Dans mon rêve, tonton décédait et je constatais, non sans surprise, à quel point l’événement se déroulait simplement : quelques jours après le décès, les proches se rencontraient autour d’une urne, une courte cérémonie nous permettait d’exprimer nos adieux, on partageait ensuite des sandwiches, des salades et du café, et on se séparait. Une fois tout le monde parti, je restais seule avec tantine et nous nous regardions, ne sachant ni l’une ni l’autre ce que nous allions faire et où nous allions aller dans la prochaine minute. Nulle inquiétude ne nous traversait, nous nous laissions porter.
Dans mon rêve toujours, je comparais cet événement fluide, qui se déroule sans aller et retour, qui ne constitue pas un casse-tête, à ma séparation d’avec Jacques-Yvan, événement tout le contraire de fluide, tissé de contradictions, de changements d’idées, de retour à l’idée initiale, mais quelle était donc l’idée initiale, de tergiversations. Ce n’est pas juste, me disais-je, que ç’ait été si simple pour tonton, et si compliqué pour moi. Le jugement de mes proches venait s’ajouter à mes tourments : tu pars, tu reviens, tu retournes, tu ne sais pas ce que tu veux, est-ce que tu vas finir par te brancher ?
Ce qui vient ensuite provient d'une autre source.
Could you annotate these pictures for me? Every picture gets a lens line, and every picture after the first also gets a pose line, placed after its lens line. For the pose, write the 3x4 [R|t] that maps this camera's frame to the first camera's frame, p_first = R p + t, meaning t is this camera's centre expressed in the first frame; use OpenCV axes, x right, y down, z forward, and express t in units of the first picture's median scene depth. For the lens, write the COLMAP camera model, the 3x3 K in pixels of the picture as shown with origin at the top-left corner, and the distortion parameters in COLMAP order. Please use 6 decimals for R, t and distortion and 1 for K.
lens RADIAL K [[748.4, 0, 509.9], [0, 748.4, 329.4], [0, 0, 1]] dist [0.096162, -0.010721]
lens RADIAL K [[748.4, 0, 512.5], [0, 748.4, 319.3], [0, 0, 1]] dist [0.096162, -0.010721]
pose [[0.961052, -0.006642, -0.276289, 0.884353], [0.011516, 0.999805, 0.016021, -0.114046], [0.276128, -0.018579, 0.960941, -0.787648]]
Lorsque je me suis séparée de Jacques-Yvan, ces remarques m’ont été adressées parce qu’effectivement j’ai joué aux fous. Mais lorsque je les entendais, bien qu’elles m’aient été désagréables à entendre, j’arrivais à les recevoir sans trop me flageller parce que je savais que je faisais de mon mieux. Je me disais même, intérieurement, que si les gens de ma famille faisaient eux aussi de leur mieux dans l’évaluation de ma situation, ils ne diraient pas ces paroles non-aidantes.
Une pensée alors me traversait l’esprit, je ne me rappelle plus laquelle, qui me donnait envie d’exprimer de la rage. Je la sentais dans mon ventre qui voulait monter jusqu’à ma bouche et me faire dire des mots méchants et disgracieux qui m’auraient soulagée. Je la sentais qui voulait monter mais elle ne montait pas, comme si je n’avais pas assez d’énergie dans mon corps, ou plutôt parce que je savais que même si j’avais l’énergie de la laisser s’exprimer, parce que je l’avais, cela ne servirait à rien, cela ne ferait qu’envenimer les choses et blesser les gens. Donc, je me taisais.
Plus jeune j’aurais pris plaisir, parce que j’étais un brin masochiste, à me laisser envahir par la colère. Je me faisais cette réflexion dans mon rêve. Plus jeune j’aurais volontiers rué dans les brancards, et voilà que je suis molle et sans réaction, me disais-je. Pourquoi donc ? Suis-je déjà trop vieille pour laisser s’exprimer des sentiments violents ? Suis-je destinée à ne rouler qu’en petite vitesse jusqu’à ma mort avant même d’avoir atteint mes soixante ans ?
La vie ne serait que ça ?, me demandais-je mi-éveillée mi-rêvant. On ne sait pas trop comment s’y prendre jeune, on fait des erreurs qui demandent des années à être réparées, on atteint un équilibre qui nous permet de nous ouvrir à la vie, et on n’a pas commencé à en profiter vraiment que c’est déjà fini ? On en profite un peu et voilà que le corps n’est plus capable de suivre ? Mince alors.